A familiar scent teased her nose, one she knew better than any others, and she mentally groaned.

“You gonna tell him anytime soon?” The deep, rumbly voice held a teasing note and then she groaned aloud.

“Dad.” She even whined… and not just a little. “I haven’t even taken a test.”

Though, really, she didn’t need to. Mia knew her own body, and well… yeah.

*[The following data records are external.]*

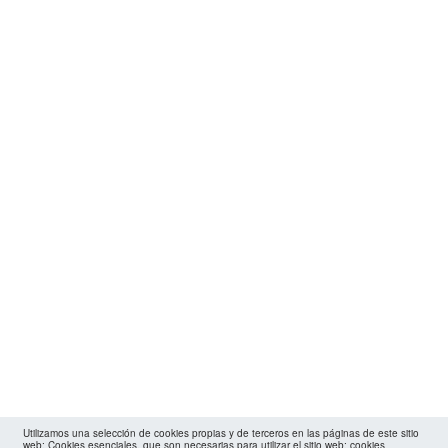
Utilizamos una selección de cookies propias y de terceros en las páginas de este sitio
web: Cookies esenciales, que son necesarias para utilizar el sitio web; cookies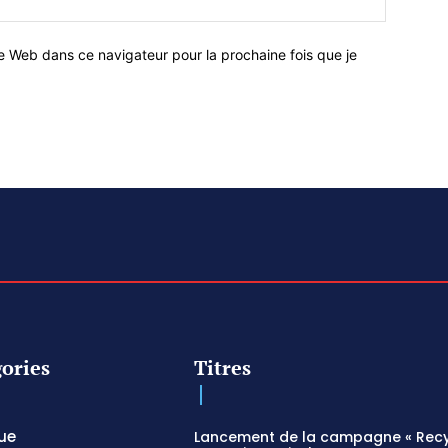
e Web dans ce navigateur pour la prochaine fois que je
ories
Titres
que
Lancement de la campagne « Recy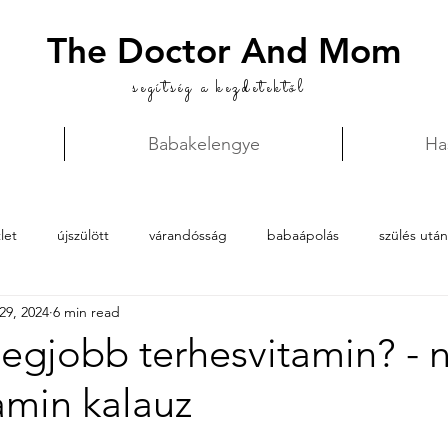
The Doctor And Mom
segítség a kezdetektől
Babakelengye
Ha
let
újszülött
várandósság
babaápolás
szülés után
29, 2024
6 min read
legjobb terhesvitamin? - 
amin kalauz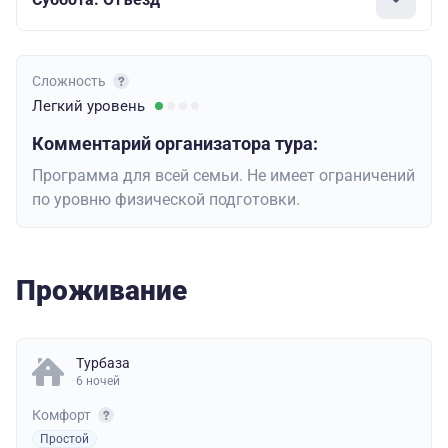
Сложность
Легкий
уровень
Комментарий организатора тура:
Программа для всей семьи. Не имеет ограничений
по уровню физической подготовки.
Проживание
Турбаза
6 ночей
Комфорт
Простой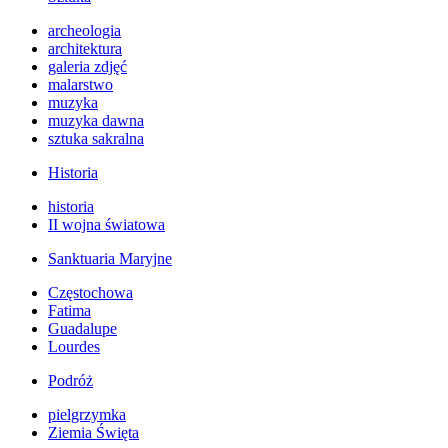
archeologia
architektura
galeria zdjęć
malarstwo
muzyka
muzyka dawna
sztuka sakralna
Historia
historia
II wojna światowa
Sanktuaria Maryjne
Częstochowa
Fatima
Guadalupe
Lourdes
Podróż
pielgrzymka
Ziemia Święta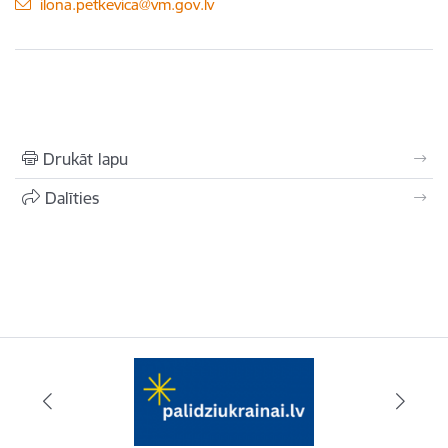
E-pasts:
ilona.petkevica@vm.gov.lv
Drukāt lapu
Dalīties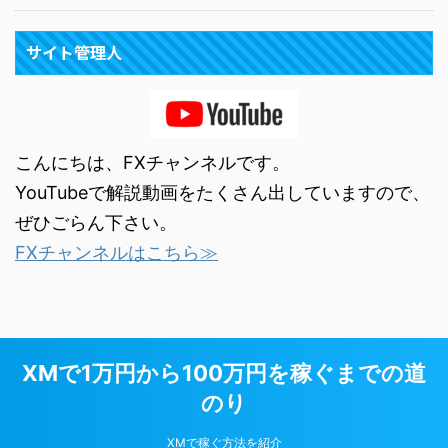
サイト管理人
こんにちは、FXチャンネルです。
YouTubeで解説動画をたくさん出していますので、
ぜひごらん下さい。
FXチャンネルはこちら≫
XMで1万円から100万円を稼ぐまでの道
のり
XMで稼ぐ方法を紹介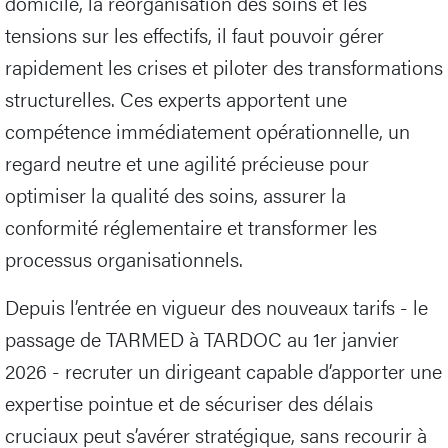
domicile, la réorganisation des soins et les
tensions sur les effectifs, il faut pouvoir gérer
rapidement les crises et piloter des transformations
structurelles. Ces experts apportent une
compétence immédiatement opérationnelle, un
regard neutre et une agilité précieuse pour
optimiser la qualité des soins, assurer la
conformité réglementaire et transformer les
processus organisationnels.
Depuis l’entrée en vigueur des nouveaux tarifs - le
passage de TARMED à TARDOC au 1er janvier
2026 - recruter un dirigeant capable d’apporter une
expertise pointue et de sécuriser des délais
cruciaux peut s’avérer stratégique, sans recourir à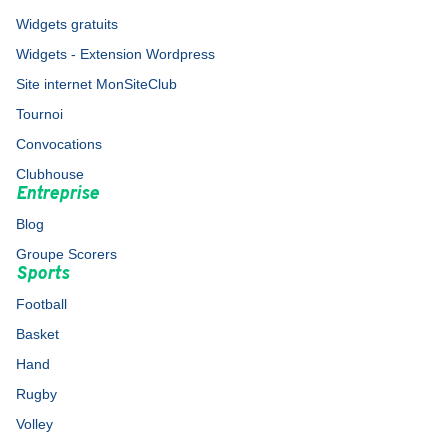
Widgets gratuits
Widgets - Extension Wordpress
Site internet MonSiteClub
Tournoi
Convocations
Clubhouse
Entreprise
Blog
Groupe Scorers
Sports
Football
Basket
Hand
Rugby
Volley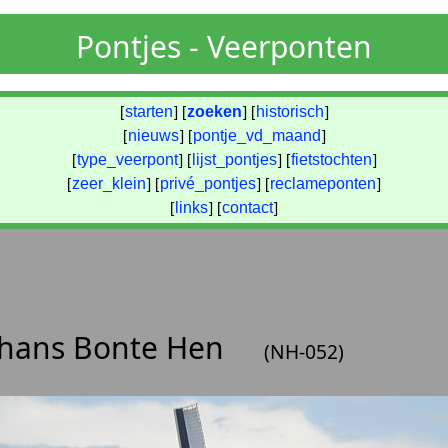
Pontjes - Veerponten
[
starten
] [
zoeken
] [
historisch
]
[
nieuws
] [
pontje_vd_maand
]
[
type_veerpont
] [
lijst_pontjes
] [
fietstochten
]
[
zeer_klein
] [
privé_pontjes
] [
reclameponten
]
[
links
] [
contact
]
Schans Bonte Hen
(NH-052)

Her father chuckled and laid his massive arm across her shoulders, the weight both welcome and comforting. She leaned her head onto his shoulder and breathed deep, taking in the scents of home. He wasn’t her biological father, but Thomas Baker was even better—he was the father of her heart.

“Little cub, the day I don’t recognize a change in my own daughter’s scent is the day they put me in the ground.”

She elbowed him. “No talking about being put in the ground.”